■ What the task requires
Repeat each entry exactly, but do not carry over the pictures.

======== Supplied records ========

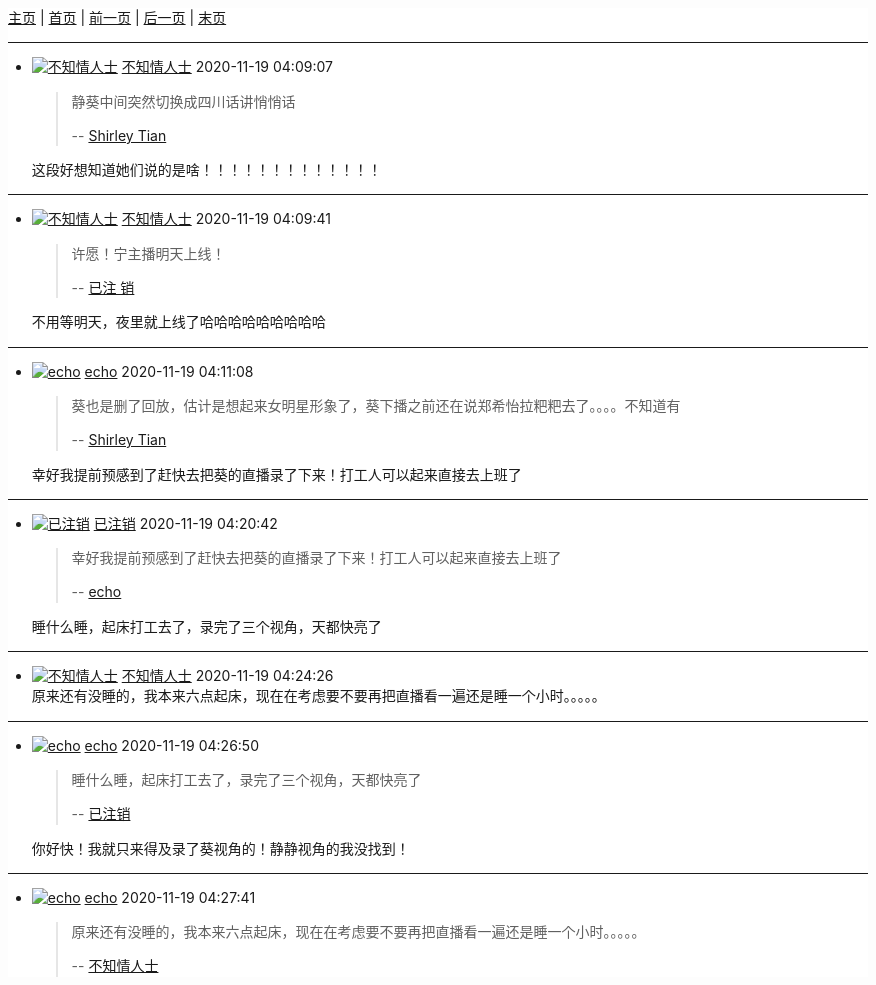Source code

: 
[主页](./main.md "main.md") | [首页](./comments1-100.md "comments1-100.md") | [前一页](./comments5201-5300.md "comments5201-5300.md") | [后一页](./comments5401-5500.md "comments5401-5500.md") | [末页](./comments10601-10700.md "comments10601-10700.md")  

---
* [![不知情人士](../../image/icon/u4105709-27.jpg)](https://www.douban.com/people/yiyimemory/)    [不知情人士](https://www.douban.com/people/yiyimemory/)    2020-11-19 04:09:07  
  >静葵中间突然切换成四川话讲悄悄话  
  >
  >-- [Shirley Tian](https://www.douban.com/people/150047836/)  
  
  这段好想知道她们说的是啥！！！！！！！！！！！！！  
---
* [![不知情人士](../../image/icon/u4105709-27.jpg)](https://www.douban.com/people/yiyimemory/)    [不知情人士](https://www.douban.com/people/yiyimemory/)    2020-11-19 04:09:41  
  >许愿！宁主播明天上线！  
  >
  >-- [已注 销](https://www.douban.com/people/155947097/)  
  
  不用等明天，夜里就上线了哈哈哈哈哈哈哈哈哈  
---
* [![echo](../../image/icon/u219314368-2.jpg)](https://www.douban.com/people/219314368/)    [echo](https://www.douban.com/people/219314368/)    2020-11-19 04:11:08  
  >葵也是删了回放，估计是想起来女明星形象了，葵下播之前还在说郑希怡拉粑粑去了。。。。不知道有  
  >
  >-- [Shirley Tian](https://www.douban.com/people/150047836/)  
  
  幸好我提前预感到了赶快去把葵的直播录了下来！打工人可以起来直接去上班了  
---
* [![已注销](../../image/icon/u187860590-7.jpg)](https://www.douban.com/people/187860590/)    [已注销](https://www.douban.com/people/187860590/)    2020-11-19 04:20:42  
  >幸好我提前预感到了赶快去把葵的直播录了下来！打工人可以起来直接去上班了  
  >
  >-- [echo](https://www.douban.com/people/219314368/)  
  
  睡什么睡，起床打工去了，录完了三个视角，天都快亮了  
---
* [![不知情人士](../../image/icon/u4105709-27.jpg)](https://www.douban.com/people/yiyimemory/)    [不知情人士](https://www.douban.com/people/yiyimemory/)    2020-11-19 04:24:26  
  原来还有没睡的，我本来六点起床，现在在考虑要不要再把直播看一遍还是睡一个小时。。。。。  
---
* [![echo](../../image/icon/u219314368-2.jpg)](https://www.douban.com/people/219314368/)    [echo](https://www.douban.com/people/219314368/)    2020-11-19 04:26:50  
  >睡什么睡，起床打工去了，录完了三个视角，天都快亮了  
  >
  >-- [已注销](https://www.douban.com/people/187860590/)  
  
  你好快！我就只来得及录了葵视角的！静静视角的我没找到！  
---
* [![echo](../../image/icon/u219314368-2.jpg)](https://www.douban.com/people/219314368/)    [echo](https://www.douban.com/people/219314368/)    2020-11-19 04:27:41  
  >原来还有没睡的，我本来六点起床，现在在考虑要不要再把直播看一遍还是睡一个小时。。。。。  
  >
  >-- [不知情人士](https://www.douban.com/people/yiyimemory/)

========

■ Final answer
Source code

: 
[主页](./main.md "main.md") | [首页](./comments1-100.md "comments1-100.md") | [前一页](./comments5201-5300.md "comments5201-5300.md") | [后一页](./comments5401-5500.md "comments5401-5500.md") | [末页](./comments10601-10700.md "comments10601-10700.md")  

---
* [![不知情人士](../../image/icon/u4105709-27.jpg)](https://www.douban.com/people/yiyimemory/)    [不知情人士](https://www.douban.com/people/yiyimemory/)    2020-11-19 04:09:07  
  >静葵中间突然切换成四川话讲悄悄话  
  >
  >-- [Shirley Tian](https://www.douban.com/people/150047836/)  
  
  这段好想知道她们说的是啥！！！！！！！！！！！！！  
---
* [![不知情人士](../../image/icon/u4105709-27.jpg)](https://www.douban.com/people/yiyimemory/)    [不知情人士](https://www.douban.com/people/yiyimemory/)    2020-11-19 04:09:41  
  >许愿！宁主播明天上线！  
  >
  >-- [已注 销](https://www.douban.com/people/155947097/)  
  
  不用等明天，夜里就上线了哈哈哈哈哈哈哈哈哈  
---
* [![echo](../../image/icon/u219314368-2.jpg)](https://www.douban.com/people/219314368/)    [echo](https://www.douban.com/people/219314368/)    2020-11-19 04:11:08  
  >葵也是删了回放，估计是想起来女明星形象了，葵下播之前还在说郑希怡拉粑粑去了。。。。不知道有  
  >
  >-- [Shirley Tian](https://www.douban.com/people/150047836/)  
  
  幸好我提前预感到了赶快去把葵的直播录了下来！打工人可以起来直接去上班了  
---
* [![已注销](../../image/icon/u187860590-7.jpg)](https://www.douban.com/people/187860590/)    [已注销](https://www.douban.com/people/187860590/)    2020-11-19 04:20:42  
  >幸好我提前预感到了赶快去把葵的直播录了下来！打工人可以起来直接去上班了  
  >
  >-- [echo](https://www.douban.com/people/219314368/)  
  
  睡什么睡，起床打工去了，录完了三个视角，天都快亮了  
---
* [![不知情人士](../../image/icon/u4105709-27.jpg)](https://www.douban.com/people/yiyimemory/)    [不知情人士](https://www.douban.com/people/yiyimemory/)    2020-11-19 04:24:26  
  原来还有没睡的，我本来六点起床，现在在考虑要不要再把直播看一遍还是睡一个小时。。。。。  
---
* [![echo](../../image/icon/u219314368-2.jpg)](https://www.douban.com/people/219314368/)    [echo](https://www.douban.com/people/219314368/)    2020-11-19 04:26:50  
  >睡什么睡，起床打工去了，录完了三个视角，天都快亮了  
  >
  >-- [已注销](https://www.douban.com/people/187860590/)  
  
  你好快！我就只来得及录了葵视角的！静静视角的我没找到！  
---
* [![echo](../../image/icon/u219314368-2.jpg)](https://www.douban.com/people/219314368/)    [echo](https://www.douban.com/people/219314368/)    2020-11-19 04:27:41  
  >原来还有没睡的，我本来六点起床，现在在考虑要不要再把直播看一遍还是睡一个小时。。。。。  
  >
  >-- [不知情人士](https://www.douban.com/people/yiyimemory/)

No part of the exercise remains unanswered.